Could you restate, word for word, the line that has "X39000Y-65000D02*" and all lines following it through the end of the entries below?
=======
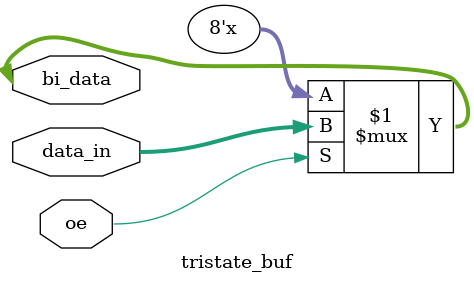
<source format=v>
module tristate_buf #(parameter N = 8)( // 8 is default value of N, can be overriden
	input wire [N-1:0] data_in,	// Data to send to bus
	input wire oe,	// Output enable (1 -> drive bus)
	inout wire [N-1:0] bi_data		// Shared bus 
);
	
	// If oe is 1, drive the bus with data_in. Else output is Z (high-impedance)
	assign bi_data = oe ? data_in : {N{1'bz}};

endmodule

</source>
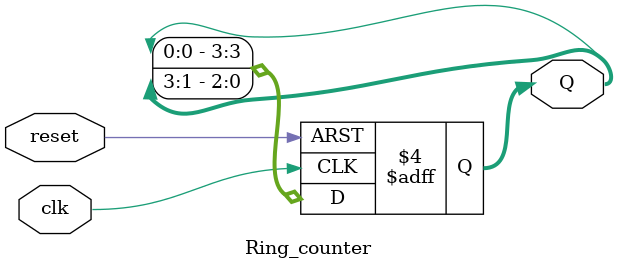
<source format=v>
`timescale 1ns / 1ps
module Ring_counter(clk,reset,Q);
	input clk,reset;
	output [3:0]Q;
	reg [3:0]Q;
	
	initial begin
		Q = 4'b1110;
	end
	
	always @(posedge clk or posedge reset) begin
		if(reset == 1) Q<=4'b1110;
		else begin
			Q[3] <= Q[0];
			Q[2] <= Q[3];
			Q[1] <= Q[2];
			Q[0] <= Q[1];
		end
	end
endmodule
</source>
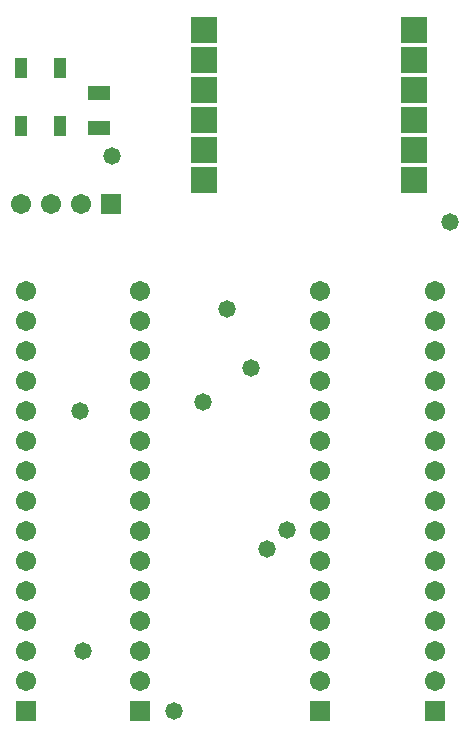
<source format=gts>
G04*
G04 #@! TF.GenerationSoftware,Altium Limited,Altium Designer,20.0.13 (296)*
G04*
G04 Layer_Color=8388736*
%FSLAX25Y25*%
%MOIN*%
G70*
G01*
G75*
%ADD10R,0.08800X0.08800*%
%ADD11R,0.04343X0.06706*%
%ADD12R,0.07572X0.04934*%
%ADD13C,0.06706*%
%ADD14R,0.06706X0.06706*%
%ADD15R,0.06706X0.06706*%
%ADD16C,0.05800*%
D10*
X70000Y-7000D02*
D03*
Y-17000D02*
D03*
Y-27000D02*
D03*
Y-37000D02*
D03*
Y-47000D02*
D03*
Y-57000D02*
D03*
X140000D02*
D03*
Y-47000D02*
D03*
Y-37000D02*
D03*
Y-27000D02*
D03*
Y-17000D02*
D03*
Y-7000D02*
D03*
D11*
X21992Y-19500D02*
D03*
X9000D02*
D03*
Y-38791D02*
D03*
X21992D02*
D03*
D12*
X35000Y-28004D02*
D03*
Y-39500D02*
D03*
D13*
X147000Y-94000D02*
D03*
Y-104000D02*
D03*
Y-114000D02*
D03*
Y-124000D02*
D03*
Y-134000D02*
D03*
Y-144000D02*
D03*
Y-154000D02*
D03*
Y-164000D02*
D03*
Y-174000D02*
D03*
Y-184000D02*
D03*
Y-194000D02*
D03*
Y-204000D02*
D03*
Y-214000D02*
D03*
Y-224000D02*
D03*
X108500Y-94000D02*
D03*
Y-104000D02*
D03*
Y-114000D02*
D03*
Y-124000D02*
D03*
Y-134000D02*
D03*
Y-144000D02*
D03*
Y-154000D02*
D03*
Y-164000D02*
D03*
Y-174000D02*
D03*
Y-184000D02*
D03*
Y-194000D02*
D03*
Y-204000D02*
D03*
Y-214000D02*
D03*
Y-224000D02*
D03*
X48500Y-94000D02*
D03*
Y-104000D02*
D03*
Y-114000D02*
D03*
Y-124000D02*
D03*
Y-134000D02*
D03*
Y-144000D02*
D03*
Y-154000D02*
D03*
Y-164000D02*
D03*
Y-174000D02*
D03*
Y-184000D02*
D03*
Y-194000D02*
D03*
Y-204000D02*
D03*
Y-214000D02*
D03*
Y-224000D02*
D03*
X10500Y-94000D02*
D03*
Y-104000D02*
D03*
Y-114000D02*
D03*
Y-124000D02*
D03*
Y-134000D02*
D03*
Y-144000D02*
D03*
Y-154000D02*
D03*
Y-164000D02*
D03*
Y-174000D02*
D03*
Y-184000D02*
D03*
Y-194000D02*
D03*
Y-204000D02*
D03*
Y-214000D02*
D03*
Y-224000D02*
D03*
X9000Y-65000D02*
D03*
X19000D02*
D03*
X29000D02*
D03*
D14*
X147000Y-234000D02*
D03*
X108500D02*
D03*
X48500D02*
D03*
X10500D02*
D03*
D15*
X39000Y-65000D02*
D03*
D16*
X97500Y-173500D02*
D03*
X91000Y-180000D02*
D03*
X69500Y-131000D02*
D03*
X85500Y-119500D02*
D03*
X77500Y-100000D02*
D03*
X39250Y-48750D02*
D03*
X60000Y-234000D02*
D03*
X28500Y-134000D02*
D03*
X29500Y-214000D02*
D03*
X152000Y-71000D02*
D03*
M02*

</source>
=======
[Problem solution]
X39000Y-65000D02*
D03*
D16*
X97500Y-173500D02*
D03*
X91000Y-180000D02*
D03*
X69500Y-131000D02*
D03*
X85500Y-119500D02*
D03*
X77500Y-100000D02*
D03*
X39250Y-48750D02*
D03*
X60000Y-234000D02*
D03*
X28500Y-134000D02*
D03*
X29500Y-214000D02*
D03*
X152000Y-71000D02*
D03*
M02*

</source>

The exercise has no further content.